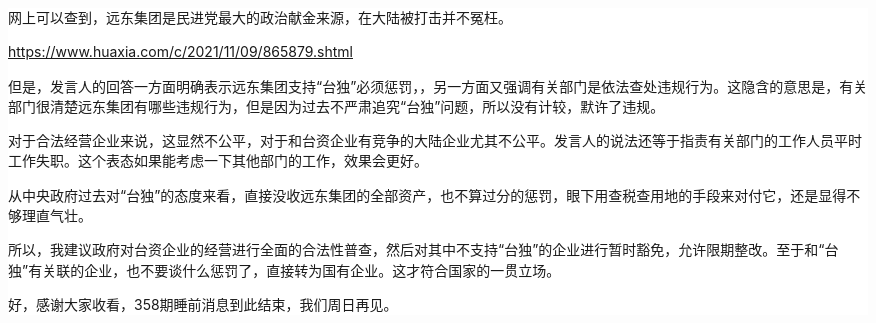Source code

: 网上可以查到，远东集团是民进党最大的政治献金来源，在大陆被打击并不冤枉。

https://www.huaxia.com/c/2021/11/09/865879.shtml

但是，发言人的回答一方面明确表示远东集团支持“台独”必须惩罚，，另一方面又强调有关部门是依法查处违规行为。这隐含的意思是，有关部门很清楚远东集团有哪些违规行为，但是因为过去不严肃追究“台独”问题，所以没有计较，默许了违规。

对于合法经营企业来说，这显然不公平，对于和台资企业有竞争的大陆企业尤其不公平。发言人的说法还等于指责有关部门的工作人员平时工作失职。这个表态如果能考虑一下其他部门的工作，效果会更好。

从中央政府过去对“台独”的态度来看，直接没收远东集团的全部资产，也不算过分的惩罚，眼下用查税查用地的手段来对付它，还是显得不够理直气壮。

所以，我建议政府对台资企业的经营进行全面的合法性普查，然后对其中不支持“台独”的企业进行暂时豁免，允许限期整改。至于和“台独”有关联的企业，也不要谈什么惩罚了，直接转为国有企业。这才符合国家的一贯立场。

好，感谢大家收看，358期睡前消息到此结束，我们周日再见。

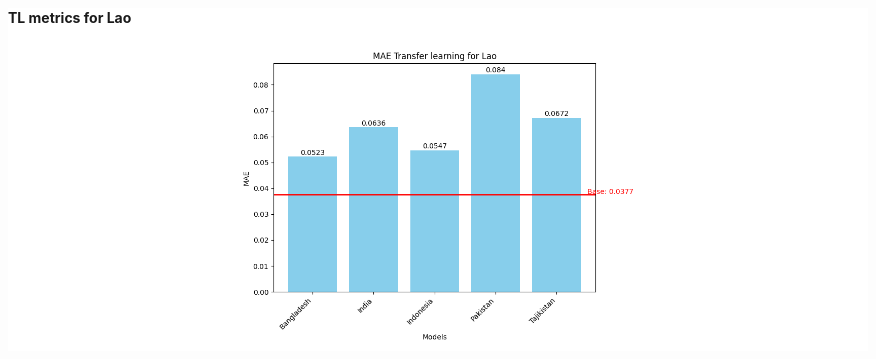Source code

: #### TL metrics for Lao

<p align="center">
  <img src="img/lao-mae.png" alt="Image 1" width="400"/>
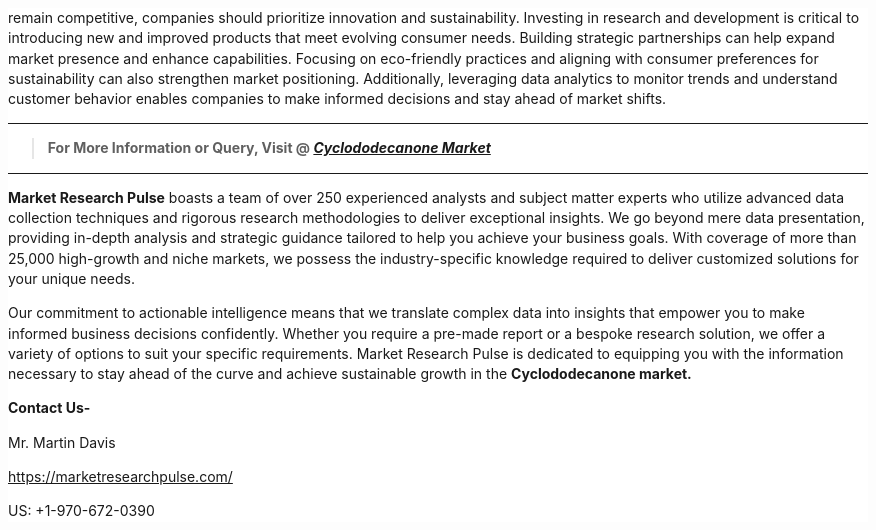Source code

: remain competitive, companies should prioritize innovation and sustainability. Investing in research and development is critical to introducing new and improved products that meet evolving consumer needs. Building strategic partnerships can help expand market presence and enhance capabilities. Focusing on eco-friendly practices and aligning with consumer preferences for sustainability can also strengthen market positioning. Additionally, leveraging data analytics to monitor trends and understand customer behavior enables companies to make informed decisions and stay ahead of market shifts.</p><hr /><blockquote><p><strong>For More Information or Query, Visit @&nbsp;<em><a href="https://marketresearchpulse.com/report/57688/cyclododecanone-market?utm_source=Linkedin&utm_medium=019">Cyclododecanone Market</a></em></strong></p></blockquote><hr /><p><strong>Market Research Pulse</strong> boasts a team of over 250 experienced analysts and subject matter experts who utilize advanced data collection techniques and rigorous research methodologies to deliver exceptional insights. We go beyond mere data presentation, providing in-depth analysis and strategic guidance tailored to help you achieve your business goals. With coverage of more than 25,000 high-growth and niche markets, we possess the industry-specific knowledge required to deliver customized solutions for your unique needs.</p><p>Our commitment to actionable intelligence means that we translate complex data into insights that empower you to make informed business decisions confidently. Whether you require a pre-made report or a bespoke research solution, we offer a variety of options to suit your specific requirements. Market Research Pulse is dedicated to equipping you with the information necessary to stay ahead of the curve and achieve sustainable growth in the <strong>Cyclododecanone market.</strong></p><p><strong>Contact Us-</strong></p><p>Mr. Martin Davis</p><p>https://marketresearchpulse.com/</p><p>US: +1-970-672-0390</p>

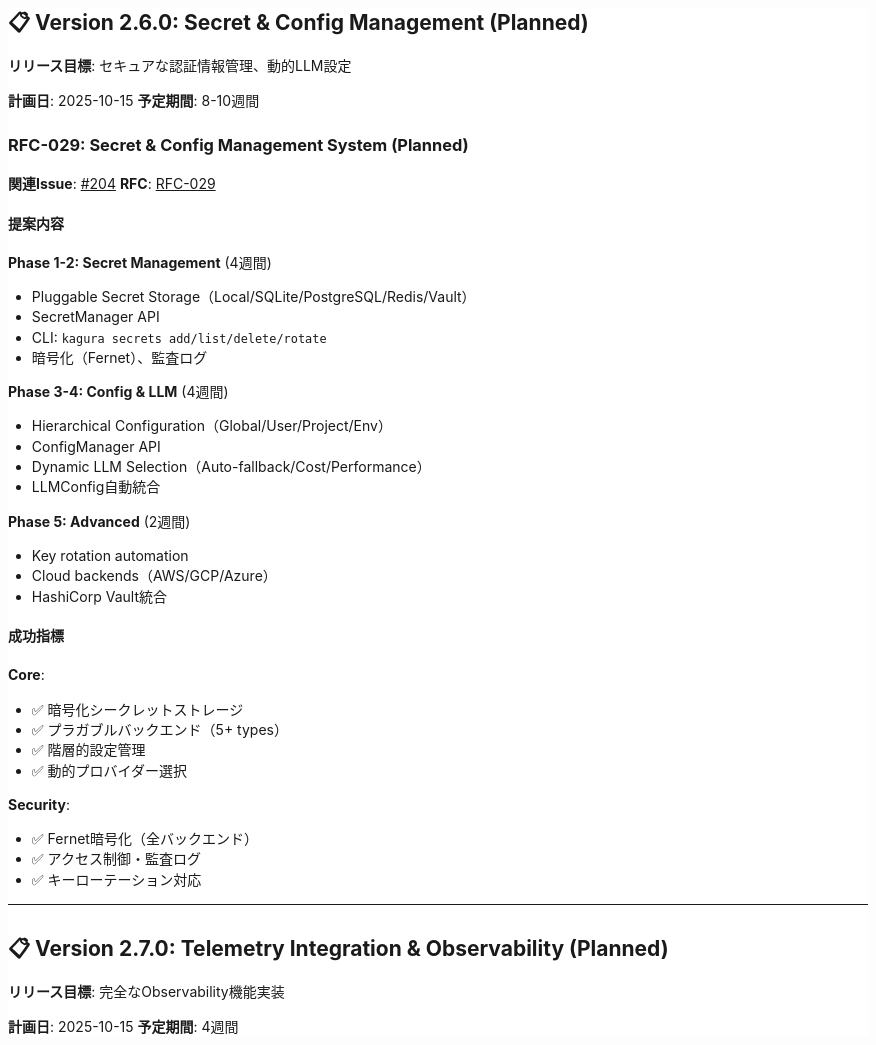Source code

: 
## 📋 Version 2.6.0: Secret & Config Management (Planned)

**リリース目標**: セキュアな認証情報管理、動的LLM設定

**計画日**: 2025-10-15
**予定期間**: 8-10週間

### RFC-029: Secret & Config Management System (Planned)
**関連Issue**: [#204](https://github.com/JFK/kagura-ai/issues/204)
**RFC**: [RFC-029](./rfcs/RFC_029_SECRET_CONFIG_MANAGEMENT.md)

#### 提案内容

**Phase 1-2: Secret Management** (4週間)
- Pluggable Secret Storage（Local/SQLite/PostgreSQL/Redis/Vault）
- SecretManager API
- CLI: `kagura secrets add/list/delete/rotate`
- 暗号化（Fernet）、監査ログ

**Phase 3-4: Config & LLM** (4週間)
- Hierarchical Configuration（Global/User/Project/Env）
- ConfigManager API
- Dynamic LLM Selection（Auto-fallback/Cost/Performance）
- LLMConfig自動統合

**Phase 5: Advanced** (2週間)
- Key rotation automation
- Cloud backends（AWS/GCP/Azure）
- HashiCorp Vault統合

#### 成功指標

**Core**:
- ✅ 暗号化シークレットストレージ
- ✅ プラガブルバックエンド（5+ types）
- ✅ 階層的設定管理
- ✅ 動的プロバイダー選択

**Security**:
- ✅ Fernet暗号化（全バックエンド）
- ✅ アクセス制御・監査ログ
- ✅ キーローテーション対応

---

## 📋 Version 2.7.0: Telemetry Integration & Observability (Planned)

**リリース目標**: 完全なObservability機能実装

**計画日**: 2025-10-15
**予定期間**: 4週間
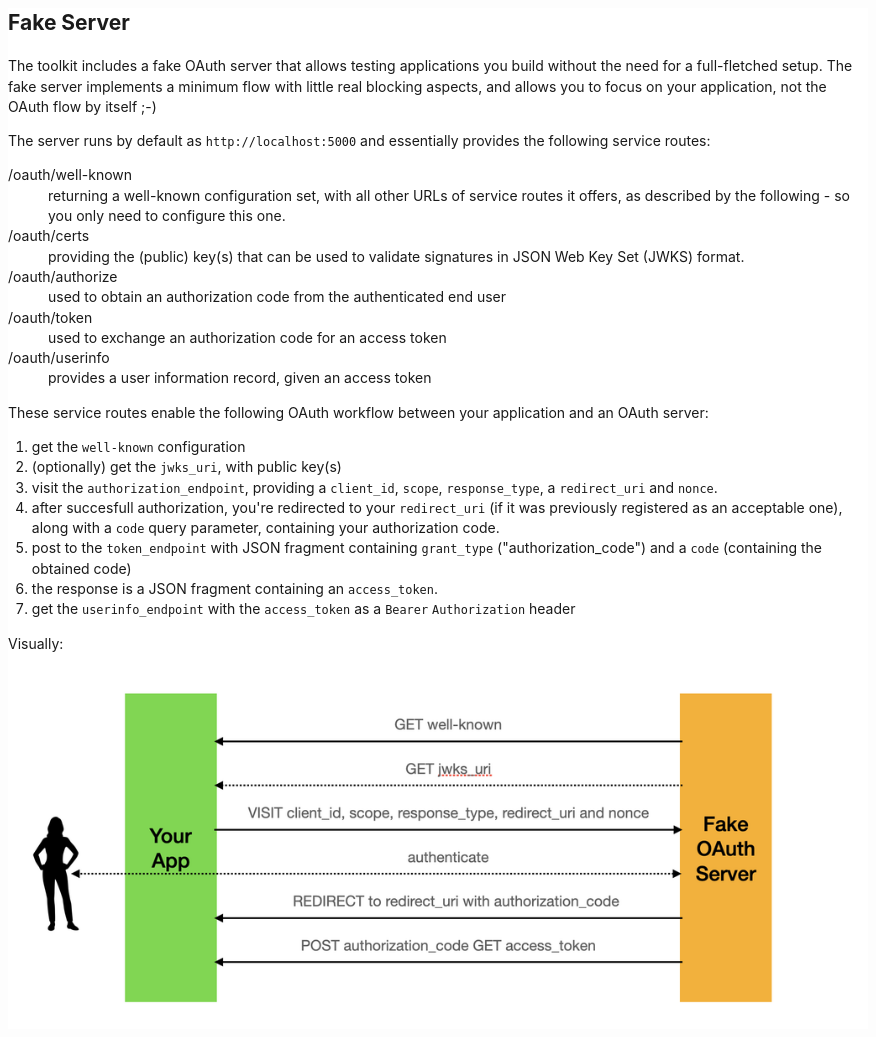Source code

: ## Fake Server

The toolkit includes a fake OAuth server that allows testing applications you build without the need for a full-fletched setup. The fake server implements a minimum flow with little real blocking aspects, and allows you to focus on your application, not the OAuth flow by itself ;-)

The server runs by default as `http://localhost:5000` and essentially provides the following service routes:

<dl>
  <dt>/oauth/well-known</dt>
  <dd>returning a well-known configuration set, with all other URLs of service routes it offers, as described by the following - so you only need to configure this one.</dd>
  <dt>/oauth/certs</dt>
  <dd>providing the (public) key(s) that can be used to validate signatures in JSON Web Key Set (JWKS) format.</dd>
  <dt>/oauth/authorize</dt>
  <dd>used to obtain an authorization code from the authenticated end user</dd>
  <dt>/oauth/token</dt>
  <dd>used to exchange an authorization code for an access token</dd>
  <dt>/oauth/userinfo</dt>
  <dd>provides a user information record, given an access token</dd>
</dl>

These service routes enable the following OAuth workflow between your application and an OAuth server:

1. get the `well-known` configuration
2. (optionally) get the `jwks_uri`, with public key(s)
3. visit the `authorization_endpoint`, providing a `client_id`, `scope`, `response_type`, a `redirect_uri` and `nonce`. 
4. after succesfull authorization, you're redirected to your `redirect_uri` (if it was previously registered as an acceptable one), along with a `code` query parameter, containing your authorization code.
5. post to the `token_endpoint` with JSON fragment containing `grant_type` ("authorization_code") and a `code` (containing the obtained code)
6. the response is a JSON fragment containing an `access_token`.
7. get the `userinfo_endpoint` with the `access_token` as a `Bearer` `Authorization` header

Visually:

![Oauth Flow Visually](https://raw.githubusercontent.com/christophevg/oatk/master/media/oauth-flow-visually.png)
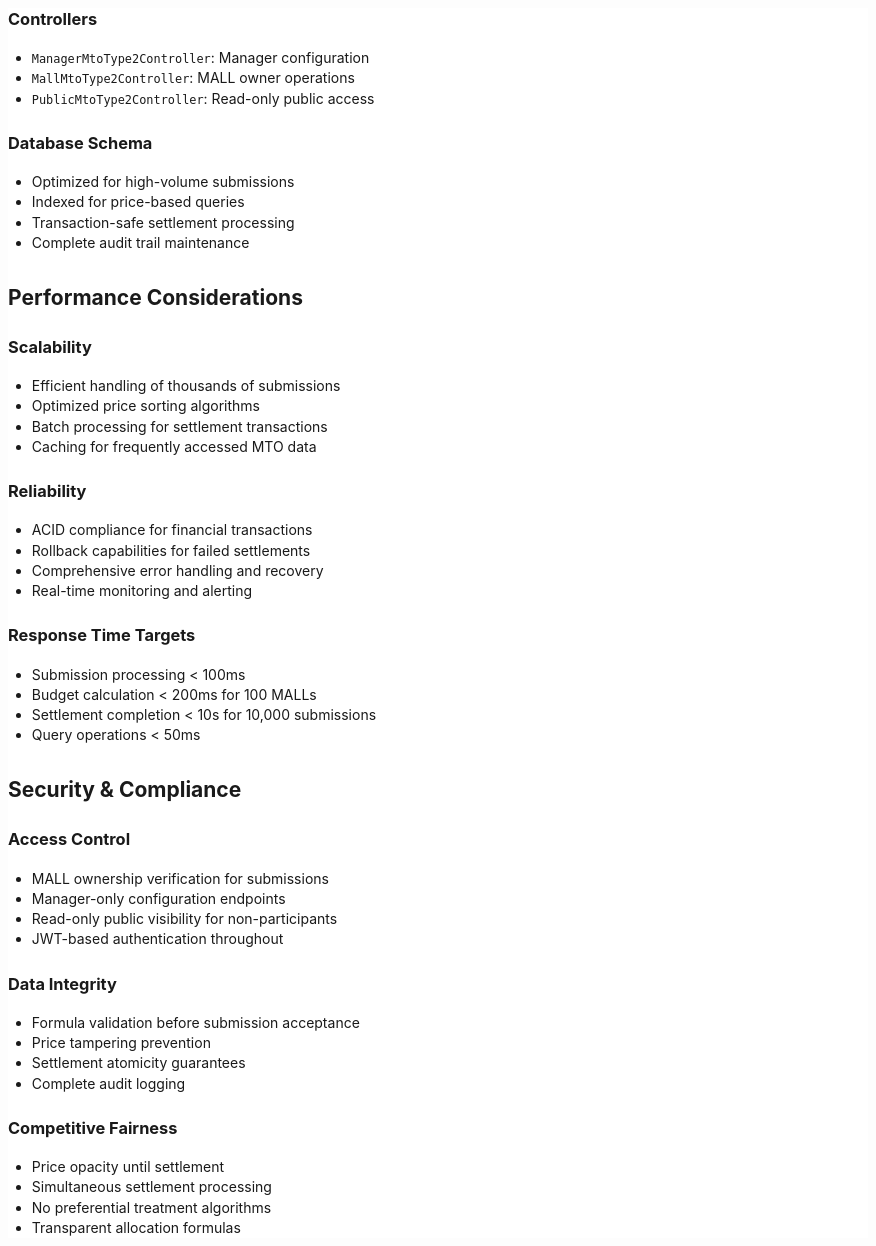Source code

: ### Controllers
- `ManagerMtoType2Controller`: Manager configuration
- `MallMtoType2Controller`: MALL owner operations
- `PublicMtoType2Controller`: Read-only public access

### Database Schema
- Optimized for high-volume submissions
- Indexed for price-based queries
- Transaction-safe settlement processing
- Complete audit trail maintenance

## Performance Considerations

### Scalability
- Efficient handling of thousands of submissions
- Optimized price sorting algorithms
- Batch processing for settlement transactions
- Caching for frequently accessed MTO data

### Reliability
- ACID compliance for financial transactions
- Rollback capabilities for failed settlements
- Comprehensive error handling and recovery
- Real-time monitoring and alerting

### Response Time Targets
- Submission processing < 100ms
- Budget calculation < 200ms for 100 MALLs
- Settlement completion < 10s for 10,000 submissions
- Query operations < 50ms

## Security & Compliance

### Access Control
- MALL ownership verification for submissions
- Manager-only configuration endpoints
- Read-only public visibility for non-participants
- JWT-based authentication throughout

### Data Integrity
- Formula validation before submission acceptance
- Price tampering prevention
- Settlement atomicity guarantees
- Complete audit logging

### Competitive Fairness
- Price opacity until settlement
- Simultaneous settlement processing
- No preferential treatment algorithms
- Transparent allocation formulas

+===+

## TASK PROMPT
A verbatim copy of the listing, with all pictures removed, is required.

## ANSWER SECTION
Source code

: 网上可以查到，远东集团是民进党最大的政治献金来源，在大陆被打击并不冤枉。

https://www.huaxia.com/c/2021/11/09/865879.shtml

但是，发言人的回答一方面明确表示远东集团支持“台独”必须惩罚，，另一方面又强调有关部门是依法查处违规行为。这隐含的意思是，有关部门很清楚远东集团有哪些违规行为，但是因为过去不严肃追究“台独”问题，所以没有计较，默许了违规。

对于合法经营企业来说，这显然不公平，对于和台资企业有竞争的大陆企业尤其不公平。发言人的说法还等于指责有关部门的工作人员平时工作失职。这个表态如果能考虑一下其他部门的工作，效果会更好。

从中央政府过去对“台独”的态度来看，直接没收远东集团的全部资产，也不算过分的惩罚，眼下用查税查用地的手段来对付它，还是显得不够理直气壮。

所以，我建议政府对台资企业的经营进行全面的合法性普查，然后对其中不支持“台独”的企业进行暂时豁免，允许限期整改。至于和“台独”有关联的企业，也不要谈什么惩罚了，直接转为国有企业。这才符合国家的一贯立场。

好，感谢大家收看，358期睡前消息到此结束，我们周日再见。

Source code

: #### TL metrics for Lao

<p align="center">
  <img src="img/lao-mae.png" alt="Image 1" width="400"/>
Source code

: remain competitive, companies should prioritize innovation and sustainability. Investing in research and development is critical to introducing new and improved products that meet evolving consumer needs. Building strategic partnerships can help expand market presence and enhance capabilities. Focusing on eco-friendly practices and aligning with consumer preferences for sustainability can also strengthen market positioning. Additionally, leveraging data analytics to monitor trends and understand customer behavior enables companies to make informed decisions and stay ahead of market shifts.</p><hr /><blockquote><p><strong>For More Information or Query, Visit @&nbsp;<em><a href="https://marketresearchpulse.com/report/57688/cyclododecanone-market?utm_source=Linkedin&utm_medium=019">Cyclododecanone Market</a></em></strong></p></blockquote><hr /><p><strong>Market Research Pulse</strong> boasts a team of over 250 experienced analysts and subject matter experts who utilize advanced data collection techniques and rigorous research methodologies to deliver exceptional insights. We go beyond mere data presentation, providing in-depth analysis and strategic guidance tailored to help you achieve your business goals. With coverage of more than 25,000 high-growth and niche markets, we possess the industry-specific knowledge required to deliver customized solutions for your unique needs.</p><p>Our commitment to actionable intelligence means that we translate complex data into insights that empower you to make informed business decisions confidently. Whether you require a pre-made report or a bespoke research solution, we offer a variety of options to suit your specific requirements. Market Research Pulse is dedicated to equipping you with the information necessary to stay ahead of the curve and achieve sustainable growth in the <strong>Cyclododecanone market.</strong></p><p><strong>Contact Us-</strong></p><p>Mr. Martin Davis</p><p>https://marketresearchpulse.com/</p><p>US: +1-970-672-0390</p>

Source code

: 
## 📋 Version 2.6.0: Secret & Config Management (Planned)

**リリース目標**: セキュアな認証情報管理、動的LLM設定

**計画日**: 2025-10-15
**予定期間**: 8-10週間

### RFC-029: Secret & Config Management System (Planned)
**関連Issue**: [#204](https://github.com/JFK/kagura-ai/issues/204)
**RFC**: [RFC-029](./rfcs/RFC_029_SECRET_CONFIG_MANAGEMENT.md)

#### 提案内容

**Phase 1-2: Secret Management** (4週間)
- Pluggable Secret Storage（Local/SQLite/PostgreSQL/Redis/Vault）
- SecretManager API
- CLI: `kagura secrets add/list/delete/rotate`
- 暗号化（Fernet）、監査ログ

**Phase 3-4: Config & LLM** (4週間)
- Hierarchical Configuration（Global/User/Project/Env）
- ConfigManager API
- Dynamic LLM Selection（Auto-fallback/Cost/Performance）
- LLMConfig自動統合

**Phase 5: Advanced** (2週間)
- Key rotation automation
- Cloud backends（AWS/GCP/Azure）
- HashiCorp Vault統合

#### 成功指標

**Core**:
- ✅ 暗号化シークレットストレージ
- ✅ プラガブルバックエンド（5+ types）
- ✅ 階層的設定管理
- ✅ 動的プロバイダー選択

**Security**:
- ✅ Fernet暗号化（全バックエンド）
- ✅ アクセス制御・監査ログ
- ✅ キーローテーション対応

---

## 📋 Version 2.7.0: Telemetry Integration & Observability (Planned)

**リリース目標**: 完全なObservability機能実装

**計画日**: 2025-10-15
**予定期間**: 4週間
Source code

: ## Fake Server

The toolkit includes a fake OAuth server that allows testing applications you build without the need for a full-fletched setup. The fake server implements a minimum flow with little real blocking aspects, and allows you to focus on your application, not the OAuth flow by itself ;-)

The server runs by default as `http://localhost:5000` and essentially provides the following service routes:

<dl>
  <dt>/oauth/well-known</dt>
  <dd>returning a well-known configuration set, with all other URLs of service routes it offers, as described by the following - so you only need to configure this one.</dd>
  <dt>/oauth/certs</dt>
  <dd>providing the (public) key(s) that can be used to validate signatures in JSON Web Key Set (JWKS) format.</dd>
  <dt>/oauth/authorize</dt>
  <dd>used to obtain an authorization code from the authenticated end user</dd>
  <dt>/oauth/token</dt>
  <dd>used to exchange an authorization code for an access token</dd>
  <dt>/oauth/userinfo</dt>
  <dd>provides a user information record, given an access token</dd>
</dl>

These service routes enable the following OAuth workflow between your application and an OAuth server:

1. get the `well-known` configuration
2. (optionally) get the `jwks_uri`, with public key(s)
3. visit the `authorization_endpoint`, providing a `client_id`, `scope`, `response_type`, a `redirect_uri` and `nonce`. 
4. after succesfull authorization, you're redirected to your `redirect_uri` (if it was previously registered as an acceptable one), along with a `code` query parameter, containing your authorization code.
5. post to the `token_endpoint` with JSON fragment containing `grant_type` ("authorization_code") and a `code` (containing the obtained code)
6. the response is a JSON fragment containing an `access_token`.
7. get the `userinfo_endpoint` with the `access_token` as a `Bearer` `Authorization` header

Visually:

![Oauth Flow Visually](https://raw.githubusercontent.com/christophevg/oatk/master/media/oauth-flow-visually.png)
Source code

: ### Controllers
- `ManagerMtoType2Controller`: Manager configuration
- `MallMtoType2Controller`: MALL owner operations
- `PublicMtoType2Controller`: Read-only public access

### Database Schema
- Optimized for high-volume submissions
- Indexed for price-based queries
- Transaction-safe settlement processing
- Complete audit trail maintenance

## Performance Considerations

### Scalability
- Efficient handling of thousands of submissions
- Optimized price sorting algorithms
- Batch processing for settlement transactions
- Caching for frequently accessed MTO data

### Reliability
- ACID compliance for financial transactions
- Rollback capabilities for failed settlements
- Comprehensive error handling and recovery
- Real-time monitoring and alerting

### Response Time Targets
- Submission processing < 100ms
- Budget calculation < 200ms for 100 MALLs
- Settlement completion < 10s for 10,000 submissions
- Query operations < 50ms

## Security & Compliance

### Access Control
- MALL ownership verification for submissions
- Manager-only configuration endpoints
- Read-only public visibility for non-participants
- JWT-based authentication throughout

### Data Integrity
- Formula validation before submission acceptance
- Price tampering prevention
- Settlement atomicity guarantees
- Complete audit logging

### Competitive Fairness
- Price opacity until settlement
- Simultaneous settlement processing
- No preferential treatment algorithms
- Transparent allocation formulas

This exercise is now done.